WHAT THE TASK REQUIRES – Each line of the records must appear in your answer exactly, with no pictures.

DATA FOR THE TASK –
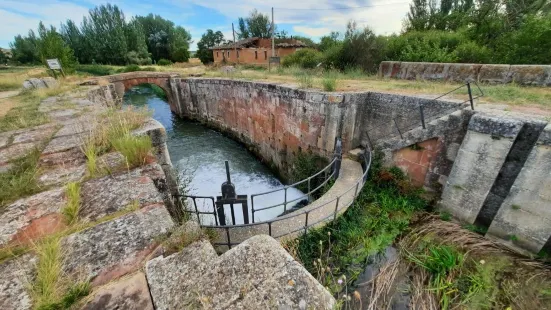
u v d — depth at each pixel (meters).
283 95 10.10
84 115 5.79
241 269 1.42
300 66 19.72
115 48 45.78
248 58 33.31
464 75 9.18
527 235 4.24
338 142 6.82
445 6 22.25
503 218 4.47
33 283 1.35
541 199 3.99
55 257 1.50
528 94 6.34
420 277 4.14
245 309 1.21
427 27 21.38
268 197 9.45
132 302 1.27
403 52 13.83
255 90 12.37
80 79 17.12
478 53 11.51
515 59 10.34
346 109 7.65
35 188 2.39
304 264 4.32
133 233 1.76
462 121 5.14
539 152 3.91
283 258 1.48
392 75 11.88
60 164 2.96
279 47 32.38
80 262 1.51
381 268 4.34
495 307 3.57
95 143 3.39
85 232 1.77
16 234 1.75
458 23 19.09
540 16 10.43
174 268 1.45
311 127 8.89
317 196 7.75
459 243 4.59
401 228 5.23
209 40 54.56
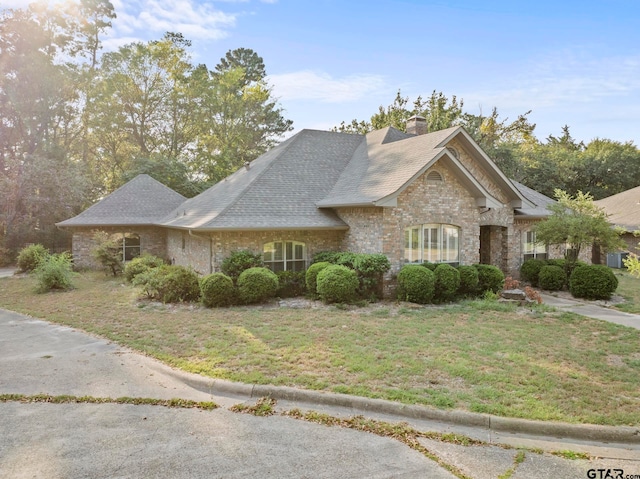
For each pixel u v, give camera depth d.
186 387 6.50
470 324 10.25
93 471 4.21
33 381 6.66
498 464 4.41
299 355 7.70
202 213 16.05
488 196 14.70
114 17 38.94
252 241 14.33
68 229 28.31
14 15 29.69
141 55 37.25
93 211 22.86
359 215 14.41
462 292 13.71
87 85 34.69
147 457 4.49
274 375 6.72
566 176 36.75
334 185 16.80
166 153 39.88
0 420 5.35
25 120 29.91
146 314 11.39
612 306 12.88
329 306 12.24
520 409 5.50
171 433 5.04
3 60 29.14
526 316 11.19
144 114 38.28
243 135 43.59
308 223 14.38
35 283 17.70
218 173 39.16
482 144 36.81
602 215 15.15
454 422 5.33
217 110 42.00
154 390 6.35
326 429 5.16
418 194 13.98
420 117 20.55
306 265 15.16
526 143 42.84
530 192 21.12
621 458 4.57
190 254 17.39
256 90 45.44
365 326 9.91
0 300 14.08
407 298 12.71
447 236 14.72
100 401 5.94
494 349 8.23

RESPONSE –
u v d — depth at each pixel (meters).
283 95 10.10
84 115 5.79
241 269 1.42
300 66 19.72
115 48 45.78
248 58 33.31
464 75 9.18
527 235 4.24
338 142 6.82
445 6 22.25
503 218 4.47
33 283 1.35
541 199 3.99
55 257 1.50
528 94 6.34
420 277 4.14
245 309 1.21
427 27 21.38
268 197 9.45
132 302 1.27
403 52 13.83
255 90 12.37
80 79 17.12
478 53 11.51
515 59 10.34
346 109 7.65
35 188 2.39
304 264 4.32
133 233 1.76
462 121 5.14
539 152 3.91
283 258 1.48
392 75 11.88
60 164 2.96
279 47 32.38
80 262 1.51
381 268 4.34
495 307 3.57
95 143 3.39
85 232 1.77
16 234 1.75
458 23 19.09
540 16 10.43
174 268 1.45
311 127 8.89
317 196 7.75
459 243 4.59
401 228 5.23
209 40 54.56
For each pixel u v, give camera depth d.
186 387 6.50
470 324 10.25
93 471 4.21
33 381 6.66
498 464 4.41
299 355 7.70
202 213 16.05
488 196 14.70
114 17 38.94
252 241 14.33
68 229 28.31
14 15 29.69
141 55 37.25
93 211 22.86
359 215 14.41
462 292 13.71
87 85 34.69
147 457 4.49
274 375 6.72
566 176 36.75
334 185 16.80
166 153 39.88
0 420 5.35
25 120 29.91
146 314 11.39
612 306 12.88
329 306 12.24
520 409 5.50
171 433 5.04
3 60 29.14
526 316 11.19
144 114 38.28
243 135 43.59
308 223 14.38
35 283 17.70
218 173 39.16
482 144 36.81
602 215 15.15
454 422 5.33
217 110 42.00
154 390 6.35
326 429 5.16
418 194 13.98
420 117 20.55
306 265 15.16
526 143 42.84
530 192 21.12
621 458 4.57
190 254 17.39
256 90 45.44
365 326 9.91
0 300 14.08
407 298 12.71
447 236 14.72
100 401 5.94
494 349 8.23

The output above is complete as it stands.